[REQUIREMENTS]
Please repeat all of the data below line for line, leaving the pictures out of your answer.

[MATERIAL SHOWN]
((

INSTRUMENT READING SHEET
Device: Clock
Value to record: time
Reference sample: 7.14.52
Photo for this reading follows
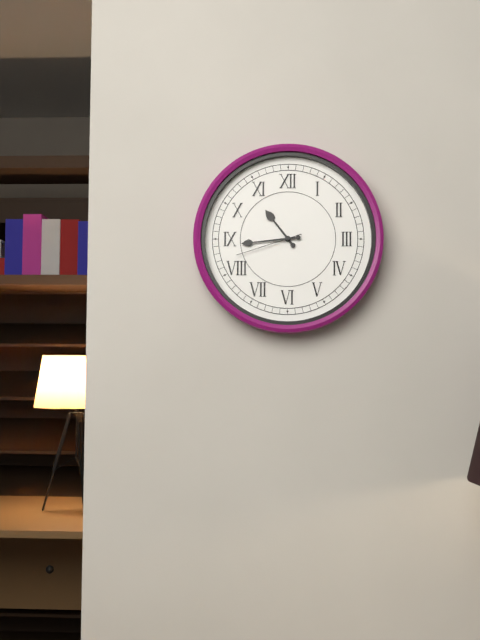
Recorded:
10.44.42
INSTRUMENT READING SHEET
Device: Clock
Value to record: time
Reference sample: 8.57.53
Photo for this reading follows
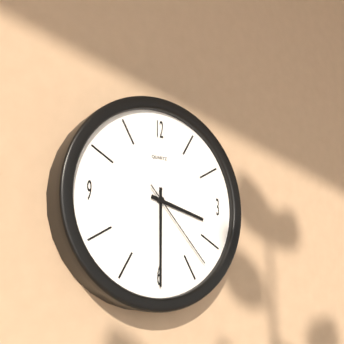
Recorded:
3.30.23
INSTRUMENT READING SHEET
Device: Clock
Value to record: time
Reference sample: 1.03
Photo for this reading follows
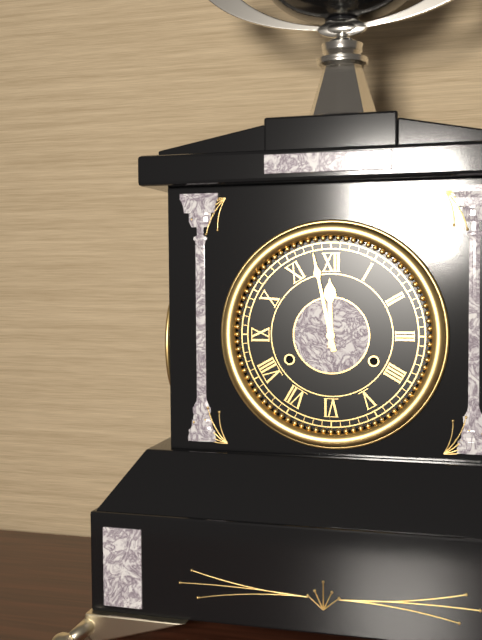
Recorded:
11.58
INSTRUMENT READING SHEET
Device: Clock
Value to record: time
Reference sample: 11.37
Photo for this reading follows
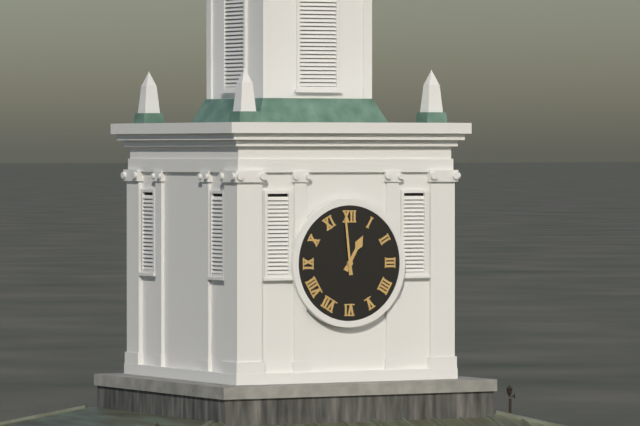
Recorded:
12.59
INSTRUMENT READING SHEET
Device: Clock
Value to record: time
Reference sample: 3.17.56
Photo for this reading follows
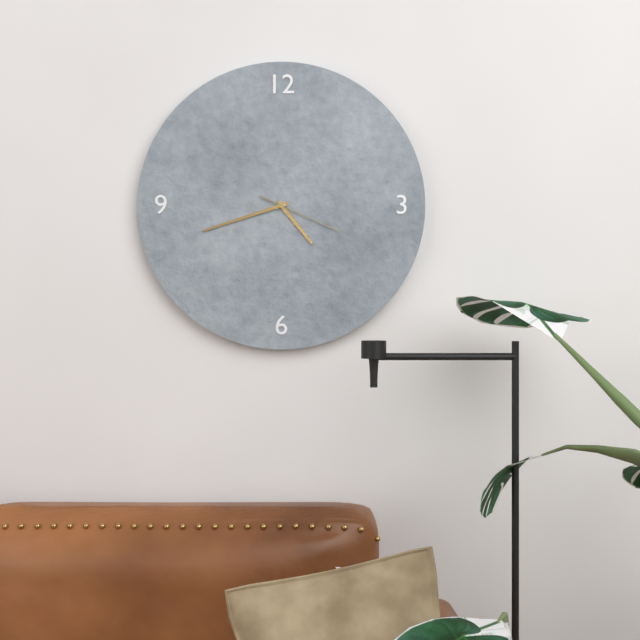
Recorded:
4.42.19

))

[RESPONSE]
INSTRUMENT READING SHEET
Device: Clock
Value to record: time
Reference sample: 7.14.52
Photo for this reading follows
Recorded:
10.44.42
INSTRUMENT READING SHEET
Device: Clock
Value to record: time
Reference sample: 8.57.53
Photo for this reading follows
Recorded:
3.30.23
INSTRUMENT READING SHEET
Device: Clock
Value to record: time
Reference sample: 1.03
Photo for this reading follows
Recorded:
11.58
INSTRUMENT READING SHEET
Device: Clock
Value to record: time
Reference sample: 11.37
Photo for this reading follows
Recorded:
12.59
INSTRUMENT READING SHEET
Device: Clock
Value to record: time
Reference sample: 3.17.56
Photo for this reading follows
Recorded:
4.42.19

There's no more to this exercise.